Text zur Prüfung:
====
"Sonderkommando" Zeugen des Todes

Die Häftlinge des "Sonderkommandos" in Auschwitz hatten die furchtbarste Aufgabe im KZ. Sie mussten anderen Häftlingen Hab und Gut abnehmen und nach der Vergasung die Leichen verbrennen. Die meisten wurden später auch ermordet.

Henryk Mandelbaum sieht jeden Abend vor dem Einschlafen die gleichen Bilder: schreiende Menschen, Gaskammern, Berge nackter Leichen und Öfen, in denen die Leichen verbrannt werden. Mandelbaum ist einer von etwa 2100 ehemaligen Häftlingen im Konzentrationslager Auschwitz-Birkenau, die dem so genannten Sonderkommando angehörten. Die Mitglieder dieser Arbeitsgruppe hatten die wohl furchtbarsten Aufgaben im KZ: Sie mussten die vielen tausend Leichen in die Verbrennungsöfen schieben, mussten den anderen Häftlingen auf dem Weg in die Gaskammern ihr Hab und Gut abnehmen, mussten die Gaskammern vom Kot, Urin und Blut der Ermordeten reinigen. Die Nazis machten sie zu Zeugen des Todes.
====
Datenabschnitt:
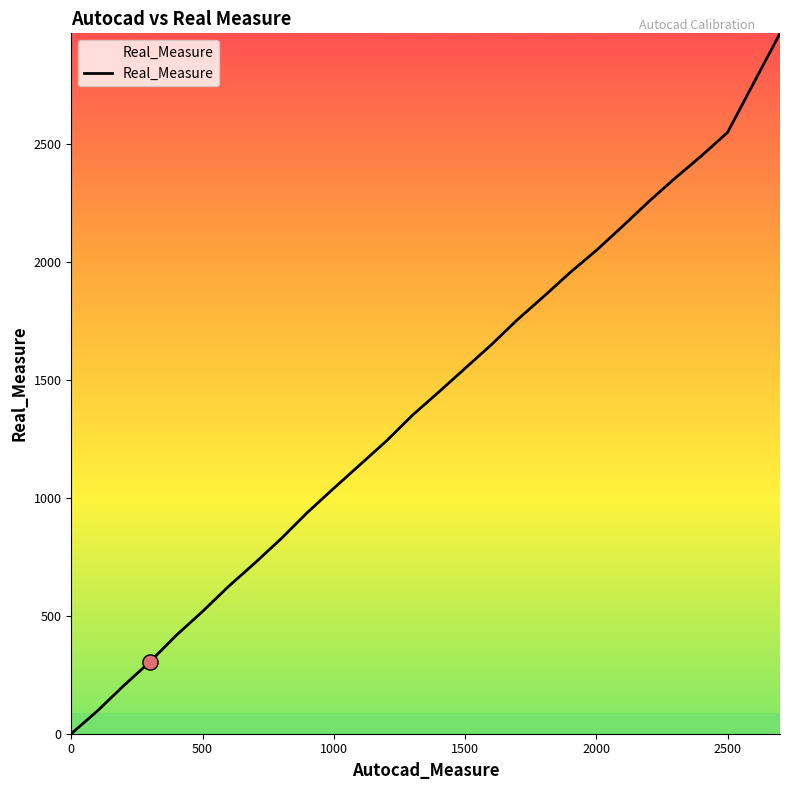

What is the maximum value shown in the chart?

2968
====
Arbeitsauftrag A: Welche Bilder sieht Henryk Mandelbaum laut dem Text über das Sonderkommando jeden Abend vor dem Einschlafen?
Arbeitsauftrag B: Schreib den Text über das Sonderkommando im Anschluss an seinen letzten Satz weiter.

Antwort A: Schreiende Menschen, Gaskammern, Berge nackter Leichen und Öfen, in denen die Leichen verbrannt werden.

Antwort B:
Zwangsarbeit zwischen Gaskammer und Krematorium

Nur etwa 80 Sonderkommando-Häftlinge überlebten dieses Grauen. Die meisten wurden erschossen, weil sie die Wahrheit kannten. Mandelbaum ist einer von den etwa 20, die heute noch leben und darüber reden können. Die meisten haben aus Scham oder Schuldgefühlen nicht einmal ihren engsten Familienangehörigen von ihrer Zwangsarbeit zwischen Gaskammer und Krematorium erzählt. In den Ruinen der Krematorien von Auschwitz beschreibt er, wie sie die Toten aus den Gaskammern verbrennen mussten, wie sie anschließend größere Knochenteile zerstampfen und die Asche in einen nahe gelegenen Teich kippen mussten. Teilweise wurde die menschliche Asche sogar als Dünger oder zum Straßenbau verwendet.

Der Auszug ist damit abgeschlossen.